[Given exercise 1]
Decide whether each statement below agrees with the page on the four V's of big data that follows. For each, answer yes or no and quote the words of the page that decide it. (a) A commercial aircraft produces 3GB of flight sensor data in one hour. (b) The amount of data in the world will double every year. (c) Hadoop is named as a storage solution.
___ Page
Four V’s of Big Data

Four V’s of Big Data

Big Data is classified in terms of 

  1. Volume
  2. Velocity
  3. Variety
  4. Veracity
4 Vs of big data
1. Volume

Volume refers to the amount of data (Size of the data). Today data size has increased to size of terabytes in the form of records or transactions. 90% of all data ever created, was created in the past 2 years. From now on, the amount of data in the world will double every two years. By 2020, we will have 50 times the amount of data as that we had in 2011. 

In the past, the creation of so much data would have caused serious problems. Nowadays, with decreasing storage costs, better storage solutions like Hadoop and the algorithms to create meaning from all that data this is not a problem at all.

Massive volumes of data is getting generated, in the range of tera bytes to zeta bytes. The data generated by machines, networks, devices, sensors, satellites, geospatial data and human interaction on systems like transaction-based data (stored through years), text, images, videos from social media, etc.

Use-Cases

  • A commercial aircraft generates 3GB of flight sensor data in 1 hour.
  • An ERP system for a mid-size company grow by 1-2TB annually.
  • Typically a telecom operator generates 3TB of call details records (CDR) every day.
  • Turn 12 terabytes of tweets created each day into improved product sentiment analysis to know the views of customer for better business
2. Velocity

The Velocity is the speed at which the data is created, stored, analyzed and visualized. In the past, when batch processing was common practice, it was normal to receive an update from the database every night or even every week. Computers and servers required substantial time to process the data and update the databases. In the big data era, data is created in real-time or near real-time. With the availability of Internet connected devices, wireless or wired, machines and devices can pass-on their data the moment it is created. Think about how many SMS messages, Facebook status updates, or credit card swipes are being sent on a particular telecom carrier every minute of every day, and you’ll have a good appreciation of velocity.
______
[Given exercise 2]
In the records below, copy the lines starting at the line that contains "catalogue / barcode: US 3062287" and ending at the line that contains "country: Puerto Rico", with both of those lines included.
___ Rows
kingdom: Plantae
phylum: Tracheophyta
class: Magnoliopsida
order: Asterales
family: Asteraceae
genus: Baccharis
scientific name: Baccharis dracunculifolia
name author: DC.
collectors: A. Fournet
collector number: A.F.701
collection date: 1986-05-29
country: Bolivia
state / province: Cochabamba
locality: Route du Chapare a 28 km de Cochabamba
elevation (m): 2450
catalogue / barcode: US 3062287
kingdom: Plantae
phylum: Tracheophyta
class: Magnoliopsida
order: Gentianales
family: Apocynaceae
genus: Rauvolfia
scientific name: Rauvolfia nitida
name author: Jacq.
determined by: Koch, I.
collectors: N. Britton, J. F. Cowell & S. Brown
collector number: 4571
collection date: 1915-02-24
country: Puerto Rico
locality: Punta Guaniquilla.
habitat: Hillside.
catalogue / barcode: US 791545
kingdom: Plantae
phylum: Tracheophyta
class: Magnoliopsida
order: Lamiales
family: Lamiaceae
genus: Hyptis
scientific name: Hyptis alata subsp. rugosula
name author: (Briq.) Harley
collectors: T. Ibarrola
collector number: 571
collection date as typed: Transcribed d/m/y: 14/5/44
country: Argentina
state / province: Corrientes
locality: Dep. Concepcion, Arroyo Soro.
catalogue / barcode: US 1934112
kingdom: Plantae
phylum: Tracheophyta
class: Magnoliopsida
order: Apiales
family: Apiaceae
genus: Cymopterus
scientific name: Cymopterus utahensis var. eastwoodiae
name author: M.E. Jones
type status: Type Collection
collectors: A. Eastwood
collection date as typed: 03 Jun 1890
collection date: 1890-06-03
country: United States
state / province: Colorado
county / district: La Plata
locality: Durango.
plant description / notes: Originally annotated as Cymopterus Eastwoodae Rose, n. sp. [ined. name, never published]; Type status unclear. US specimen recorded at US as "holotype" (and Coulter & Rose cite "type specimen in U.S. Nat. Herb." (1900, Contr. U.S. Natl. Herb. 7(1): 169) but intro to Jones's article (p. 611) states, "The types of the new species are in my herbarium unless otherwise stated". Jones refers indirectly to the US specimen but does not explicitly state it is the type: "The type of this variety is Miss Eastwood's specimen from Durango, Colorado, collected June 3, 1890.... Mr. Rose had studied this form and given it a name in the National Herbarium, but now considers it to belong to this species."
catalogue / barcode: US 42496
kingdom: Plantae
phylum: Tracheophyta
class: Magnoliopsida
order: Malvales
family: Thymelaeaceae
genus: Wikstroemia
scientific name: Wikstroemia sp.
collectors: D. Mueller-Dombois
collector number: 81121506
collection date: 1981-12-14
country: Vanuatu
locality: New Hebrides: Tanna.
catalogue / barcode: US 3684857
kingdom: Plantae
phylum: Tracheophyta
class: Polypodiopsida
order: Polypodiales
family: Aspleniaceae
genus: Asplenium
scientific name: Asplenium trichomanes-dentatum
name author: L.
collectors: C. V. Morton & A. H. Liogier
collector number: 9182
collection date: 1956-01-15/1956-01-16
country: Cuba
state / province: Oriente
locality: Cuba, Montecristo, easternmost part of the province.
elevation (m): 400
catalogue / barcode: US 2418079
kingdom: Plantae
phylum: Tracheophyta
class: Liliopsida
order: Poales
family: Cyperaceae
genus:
______
[Worked answer 1]
(a) Yes: "A commercial aircraft generates 3GB of flight sensor data in 1 hour."
(b) No: "From now on, the amount of data in the world will double every two years."
(c) Yes: "better storage solutions like Hadoop"

[Worked answer 2]
catalogue / barcode: US 3062287
kingdom: Plantae
phylum: Tracheophyta
class: Magnoliopsida
order: Gentianales
family: Apocynaceae
genus: Rauvolfia
scientific name: Rauvolfia nitida
name author: Jacq.
determined by: Koch, I.
collectors: N. Britton, J. F. Cowell & S. Brown
collector number: 4571
collection date: 1915-02-24
country: Puerto Rico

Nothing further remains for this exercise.